### TASK REQUIREMENTS:
1. According to the post on big data, over roughly what span of time has big data evolved conceptually?
2. Using the post on big data, state whether each statement below agrees with it, answering yes or no and quoting the deciding words: (a) The post holds that machine-generated data is increasing as machines operate more independently of human intervention. (b) The post holds that unifying definitions of novel and developing ideas are easy to find. (c) The definition quoted in the post names volume, velocity and variety as characteristics of big data.
3. Output the passage of the post on big data that begins at the words "Unifying definitions of" and ends after the words "of big data.".

### DOCUMENT SEGMENT:
# # #

Big Data from the Ground Up
This post will provide 1) an outline of the concept of big data, 2) how big data is changing the way we approach problem solving, 3) how the SOC-HUB fits as a big data project, and 4) an example of how big data is used for soil organic carbon assessment.
What is big data?
“Big Data represents the Information assets characterized by such a High Volume, Velocity and Variety to require specific Technology and Analytical Methods for its transformation into Value.”
Growth in human population and the way we interface with technology have increased the amount of human-generated data produced. Machine-generated data is produced more and more as machines increasingly are able to operate independent of human intervention. These factors have dramatically increased the amount, speed and kinds of data created, while also requiring advances in how this data is processed. Together, the data and and the processing now compose the core of the concept of ‘big data’.
Unifying definitions of novel and developing ideas are hard to come by, but as big data evolved conceptually over the past two decades (Diebold, 2012) theoretical overlaps have helped outline the contours of big data.

# # #

### EXTRACTED INFORMATION:
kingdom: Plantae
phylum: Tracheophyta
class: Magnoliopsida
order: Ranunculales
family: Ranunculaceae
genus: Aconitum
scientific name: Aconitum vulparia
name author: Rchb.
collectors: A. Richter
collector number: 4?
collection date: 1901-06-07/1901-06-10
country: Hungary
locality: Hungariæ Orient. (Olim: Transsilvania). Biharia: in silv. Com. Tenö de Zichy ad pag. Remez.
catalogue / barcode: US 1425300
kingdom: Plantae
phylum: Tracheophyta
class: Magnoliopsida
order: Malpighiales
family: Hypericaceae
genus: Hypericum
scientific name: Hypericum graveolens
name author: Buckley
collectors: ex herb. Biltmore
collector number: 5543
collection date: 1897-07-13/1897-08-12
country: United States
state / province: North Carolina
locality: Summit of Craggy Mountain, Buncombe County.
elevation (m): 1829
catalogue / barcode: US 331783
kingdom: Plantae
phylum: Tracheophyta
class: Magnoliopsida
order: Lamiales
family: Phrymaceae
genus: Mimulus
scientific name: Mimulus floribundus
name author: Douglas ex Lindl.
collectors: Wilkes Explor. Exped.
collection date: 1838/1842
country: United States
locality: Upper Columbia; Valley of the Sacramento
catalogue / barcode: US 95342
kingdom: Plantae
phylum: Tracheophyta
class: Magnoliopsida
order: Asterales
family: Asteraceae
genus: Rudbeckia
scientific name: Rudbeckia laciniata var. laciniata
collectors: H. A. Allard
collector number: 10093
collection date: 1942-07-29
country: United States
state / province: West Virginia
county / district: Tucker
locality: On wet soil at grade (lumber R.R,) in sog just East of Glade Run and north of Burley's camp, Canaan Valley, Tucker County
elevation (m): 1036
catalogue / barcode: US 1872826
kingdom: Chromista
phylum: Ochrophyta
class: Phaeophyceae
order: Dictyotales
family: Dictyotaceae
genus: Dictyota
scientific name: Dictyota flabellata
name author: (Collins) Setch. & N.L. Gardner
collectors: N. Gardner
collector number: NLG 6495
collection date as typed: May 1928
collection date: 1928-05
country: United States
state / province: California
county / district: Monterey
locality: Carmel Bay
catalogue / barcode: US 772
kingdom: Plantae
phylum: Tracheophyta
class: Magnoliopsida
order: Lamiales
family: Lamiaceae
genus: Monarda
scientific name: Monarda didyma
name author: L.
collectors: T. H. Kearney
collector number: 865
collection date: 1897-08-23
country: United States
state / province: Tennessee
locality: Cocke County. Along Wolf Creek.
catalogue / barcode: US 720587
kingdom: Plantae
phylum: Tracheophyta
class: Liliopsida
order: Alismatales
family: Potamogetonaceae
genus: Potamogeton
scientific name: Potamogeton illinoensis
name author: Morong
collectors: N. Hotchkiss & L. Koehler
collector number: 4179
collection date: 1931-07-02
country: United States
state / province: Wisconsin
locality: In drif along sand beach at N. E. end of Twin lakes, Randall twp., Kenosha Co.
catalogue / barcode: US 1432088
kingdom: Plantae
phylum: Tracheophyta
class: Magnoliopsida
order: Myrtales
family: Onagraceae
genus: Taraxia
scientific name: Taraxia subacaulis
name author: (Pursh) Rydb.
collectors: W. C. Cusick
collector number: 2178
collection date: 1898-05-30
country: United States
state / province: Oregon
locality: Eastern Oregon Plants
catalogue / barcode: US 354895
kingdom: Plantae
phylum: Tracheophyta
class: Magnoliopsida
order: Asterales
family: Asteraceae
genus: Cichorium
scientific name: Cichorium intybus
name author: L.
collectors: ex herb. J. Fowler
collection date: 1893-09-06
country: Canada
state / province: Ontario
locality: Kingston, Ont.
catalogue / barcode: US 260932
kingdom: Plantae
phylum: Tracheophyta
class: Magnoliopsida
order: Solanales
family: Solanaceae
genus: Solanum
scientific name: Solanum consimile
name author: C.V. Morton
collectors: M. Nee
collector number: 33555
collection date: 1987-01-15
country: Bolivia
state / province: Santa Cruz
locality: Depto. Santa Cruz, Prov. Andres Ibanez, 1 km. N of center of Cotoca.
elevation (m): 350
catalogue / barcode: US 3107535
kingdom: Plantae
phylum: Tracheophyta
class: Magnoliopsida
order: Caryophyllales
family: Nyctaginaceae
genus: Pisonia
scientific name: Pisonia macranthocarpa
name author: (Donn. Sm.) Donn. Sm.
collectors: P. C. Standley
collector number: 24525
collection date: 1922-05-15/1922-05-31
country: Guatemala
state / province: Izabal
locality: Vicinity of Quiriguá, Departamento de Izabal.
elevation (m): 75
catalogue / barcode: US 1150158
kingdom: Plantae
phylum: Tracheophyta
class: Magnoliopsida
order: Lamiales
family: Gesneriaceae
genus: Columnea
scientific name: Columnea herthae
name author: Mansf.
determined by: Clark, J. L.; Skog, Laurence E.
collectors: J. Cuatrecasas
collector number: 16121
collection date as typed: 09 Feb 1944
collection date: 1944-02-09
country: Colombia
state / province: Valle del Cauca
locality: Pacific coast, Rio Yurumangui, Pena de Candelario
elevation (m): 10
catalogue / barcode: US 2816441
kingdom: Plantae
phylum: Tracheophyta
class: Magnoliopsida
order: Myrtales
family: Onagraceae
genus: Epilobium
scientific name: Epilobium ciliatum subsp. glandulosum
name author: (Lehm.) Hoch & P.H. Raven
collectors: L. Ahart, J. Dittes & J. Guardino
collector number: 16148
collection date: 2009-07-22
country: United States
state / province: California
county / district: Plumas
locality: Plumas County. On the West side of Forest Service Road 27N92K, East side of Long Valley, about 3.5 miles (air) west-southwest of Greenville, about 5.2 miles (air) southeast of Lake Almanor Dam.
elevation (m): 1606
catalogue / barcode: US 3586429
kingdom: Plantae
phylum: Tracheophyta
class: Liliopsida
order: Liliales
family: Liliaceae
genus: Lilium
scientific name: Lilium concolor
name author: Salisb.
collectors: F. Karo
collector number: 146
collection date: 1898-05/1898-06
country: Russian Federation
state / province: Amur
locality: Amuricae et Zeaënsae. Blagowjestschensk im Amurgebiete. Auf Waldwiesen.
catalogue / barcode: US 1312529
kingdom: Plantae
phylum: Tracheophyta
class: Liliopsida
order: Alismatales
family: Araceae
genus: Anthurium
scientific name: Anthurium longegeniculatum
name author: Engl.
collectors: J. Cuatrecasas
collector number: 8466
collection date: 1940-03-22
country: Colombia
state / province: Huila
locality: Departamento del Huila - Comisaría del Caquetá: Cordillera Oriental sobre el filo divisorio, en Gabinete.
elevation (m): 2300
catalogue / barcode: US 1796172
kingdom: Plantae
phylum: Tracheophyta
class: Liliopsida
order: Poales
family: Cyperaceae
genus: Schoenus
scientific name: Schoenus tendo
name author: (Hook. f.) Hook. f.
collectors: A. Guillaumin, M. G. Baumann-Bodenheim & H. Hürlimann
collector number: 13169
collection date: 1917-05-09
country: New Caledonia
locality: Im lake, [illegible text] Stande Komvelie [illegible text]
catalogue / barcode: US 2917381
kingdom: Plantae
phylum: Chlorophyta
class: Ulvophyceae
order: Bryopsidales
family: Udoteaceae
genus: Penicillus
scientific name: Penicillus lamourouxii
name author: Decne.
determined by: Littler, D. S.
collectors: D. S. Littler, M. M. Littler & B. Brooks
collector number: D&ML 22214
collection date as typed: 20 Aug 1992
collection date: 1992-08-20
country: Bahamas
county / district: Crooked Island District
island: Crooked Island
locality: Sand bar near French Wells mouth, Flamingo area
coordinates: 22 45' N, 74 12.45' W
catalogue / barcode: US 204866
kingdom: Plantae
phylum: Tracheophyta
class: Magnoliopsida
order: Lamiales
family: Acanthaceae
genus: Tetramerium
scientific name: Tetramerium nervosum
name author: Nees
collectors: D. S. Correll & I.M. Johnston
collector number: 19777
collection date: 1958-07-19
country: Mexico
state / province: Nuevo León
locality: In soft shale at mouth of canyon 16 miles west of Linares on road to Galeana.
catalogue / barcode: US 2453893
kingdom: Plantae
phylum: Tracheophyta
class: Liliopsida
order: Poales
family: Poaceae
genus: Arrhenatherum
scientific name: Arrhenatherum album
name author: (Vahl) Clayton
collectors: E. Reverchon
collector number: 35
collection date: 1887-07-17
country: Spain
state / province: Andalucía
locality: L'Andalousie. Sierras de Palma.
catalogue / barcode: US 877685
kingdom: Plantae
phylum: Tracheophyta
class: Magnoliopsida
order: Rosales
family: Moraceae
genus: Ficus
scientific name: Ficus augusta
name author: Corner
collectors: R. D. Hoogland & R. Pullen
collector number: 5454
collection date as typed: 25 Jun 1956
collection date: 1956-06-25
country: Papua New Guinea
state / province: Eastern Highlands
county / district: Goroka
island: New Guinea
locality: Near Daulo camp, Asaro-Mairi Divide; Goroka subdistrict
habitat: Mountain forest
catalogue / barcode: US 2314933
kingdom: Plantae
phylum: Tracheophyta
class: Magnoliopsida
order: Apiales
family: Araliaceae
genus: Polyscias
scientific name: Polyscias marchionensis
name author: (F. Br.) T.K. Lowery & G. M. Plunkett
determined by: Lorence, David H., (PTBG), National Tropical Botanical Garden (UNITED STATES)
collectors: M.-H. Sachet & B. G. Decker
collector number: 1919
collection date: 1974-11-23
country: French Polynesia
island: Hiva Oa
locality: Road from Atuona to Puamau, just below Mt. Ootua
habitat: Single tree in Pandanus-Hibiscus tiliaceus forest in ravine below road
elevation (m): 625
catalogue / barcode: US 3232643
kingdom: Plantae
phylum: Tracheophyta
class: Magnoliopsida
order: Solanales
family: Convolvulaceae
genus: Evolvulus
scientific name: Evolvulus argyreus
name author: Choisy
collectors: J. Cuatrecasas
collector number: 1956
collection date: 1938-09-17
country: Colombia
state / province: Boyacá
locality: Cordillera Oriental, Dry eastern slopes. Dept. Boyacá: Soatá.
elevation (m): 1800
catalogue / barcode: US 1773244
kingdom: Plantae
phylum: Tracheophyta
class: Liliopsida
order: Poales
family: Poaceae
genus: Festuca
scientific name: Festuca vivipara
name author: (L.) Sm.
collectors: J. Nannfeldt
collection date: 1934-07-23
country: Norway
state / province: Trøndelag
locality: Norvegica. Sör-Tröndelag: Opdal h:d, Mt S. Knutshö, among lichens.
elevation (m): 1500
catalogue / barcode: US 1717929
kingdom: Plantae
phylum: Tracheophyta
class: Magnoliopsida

# # #

### EXPECTED RESULTS:
1. Over the past two decades.

2.
(a) Yes: "Machine-generated data is produced more and more as machines increasingly are able to operate independent of human intervention."
(b) No: "Unifying definitions of novel and developing ideas are hard to come by"
(c) Yes: "characterized by such a High Volume, Velocity and Variety"

3.
Unifying definitions of novel and developing ideas are hard to come by, but as big data evolved conceptually over the past two decades (Diebold, 2012) theoretical overlaps have helped outline the contours of big data.